Letting the private market handle child care has failed. The service is both undersupplied and overpriced, proving that the private market cannot produce enough affordable care to meet demand. The solution that works is one that Republicans, who currently have control of the White House, Senate and House of Representatives, are loathe to embrace with their overly intense focus on reducing spending: a federal government takeover that replaces the private sale of care with a public provision, either through reimbursement or direct delivery. With the former, providers are reimbursed by the government for providing care. With the latter, private providers are converted to public providers.
At a time when made-up quasi-agencies with names like “Department of Government Efficiency” seem to be making the decisions in Washington and tax breaks for the wealthy and big business are the priority, it may be hard to imagine the government doing anything that entails supporting families. But the economics are undeniable. The fact is that childcare is undervalued relative to the service provided: A family buys child care and in return gains the ability to work. That’s a pure economic dividend.
Perhaps the most notable sign of failure is that privately provided care is completely immune to market solutions. No innovation, no returns to scale, no miracle of supply chains and no leap in artificial intelligence will make it more plentiful or more affordable. As long as it is sold in a market, child care will only decline. Consider that as part of the data collection for the monthly jobs report, the Current Population Survey asks respondents about their economic activity during a single week, called the reference week. If someone reported they had a job, but weren’t at work, during the reference week, they are asked why. Since January 2003 (the earliest data in the series), an average of 26,000 individuals who were not at work during the week said it was due to childcare issues. During the pandemic — when the federal government provided almost $100 billion in support to the child care industry from March of 2020 through September of 2022 — the number shot up to 59,000 on average. It has since averaged around 50,000, off the peak but still double the pre-pandemic average.

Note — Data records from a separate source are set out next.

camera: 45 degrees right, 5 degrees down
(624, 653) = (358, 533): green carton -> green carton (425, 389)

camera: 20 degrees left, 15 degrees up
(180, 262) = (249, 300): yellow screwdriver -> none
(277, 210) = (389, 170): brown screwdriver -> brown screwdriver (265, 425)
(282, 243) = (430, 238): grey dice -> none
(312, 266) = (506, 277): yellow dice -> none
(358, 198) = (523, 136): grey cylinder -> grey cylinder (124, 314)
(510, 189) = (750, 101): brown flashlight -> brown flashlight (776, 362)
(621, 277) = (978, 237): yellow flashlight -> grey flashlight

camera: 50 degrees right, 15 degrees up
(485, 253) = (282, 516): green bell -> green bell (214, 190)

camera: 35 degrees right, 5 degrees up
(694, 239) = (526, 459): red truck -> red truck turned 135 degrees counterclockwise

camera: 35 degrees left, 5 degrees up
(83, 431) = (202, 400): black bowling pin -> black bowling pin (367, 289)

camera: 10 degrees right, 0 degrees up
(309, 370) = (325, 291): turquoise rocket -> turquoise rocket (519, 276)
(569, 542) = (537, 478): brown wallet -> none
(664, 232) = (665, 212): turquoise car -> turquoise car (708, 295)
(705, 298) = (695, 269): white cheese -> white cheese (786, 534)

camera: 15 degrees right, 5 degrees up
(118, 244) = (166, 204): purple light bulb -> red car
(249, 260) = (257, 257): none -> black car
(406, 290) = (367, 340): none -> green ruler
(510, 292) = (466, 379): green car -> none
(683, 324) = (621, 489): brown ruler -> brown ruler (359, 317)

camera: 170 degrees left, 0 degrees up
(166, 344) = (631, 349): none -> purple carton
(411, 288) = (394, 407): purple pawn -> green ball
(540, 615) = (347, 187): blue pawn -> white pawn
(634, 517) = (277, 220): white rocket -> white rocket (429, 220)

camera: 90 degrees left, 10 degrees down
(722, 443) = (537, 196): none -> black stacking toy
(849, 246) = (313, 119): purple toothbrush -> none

Those numbers may seem small for an economy with 170 million workers, but keep in mind that it’s an undercount by at least a factor of four (the survey asks about one week, not the month). And the number is useful to the extent that it indicates direction, which in this case shows child care is less reliable than it used to be for working parents. It’s also much more expensive. Again, since January 2003 and up to the pandemic, the annual growth in the cost of care was 3.4%. The gains slowed to 2.6% during the pandemic but have accelerated to 5.5% since October 2022 – above the overall rate of inflation. Cumulatively, the price has surged 22% since early 2020.
Less reliable and more expensive are joined by their cousin: Hard to find. The US doesn’t have good statistics on total child care capacity, or whether slots are open or filled. However, a good proxy is the number of childcare workers, since regulations require a fixed ratio of children to minder. The sector shed 35% of its employment within the first two months of the pandemic, a much larger degree of decline than the economy overall. And while total nonfarm employment recovered to its pre-pandemic prior levels in mid-2022, the sector took an additional year to do so. But then it stagnated. The sector has just 50,000 more workers than five years ago and has posted just 10,000 new jobs in the past 12 months.
That is what market failure looks like. And the government, in theory, is supposed to fix such failures. But childcare puts Republicans into a difficult spot. They are the party of business and family but when businesses fail families, it tugs at their identity. In 2023, the independent, non-profit 19th News sought an official statement on child care from all 535 members of Congress, and just five Republicans responded. Those that did cited an approach that many Republican-controlled states are pursuing: Deregulate the sector. Their ideas include letting children as young as 14 monitor other children, increasing the allowable ratios between children and monitors, and requiring less training, including safety.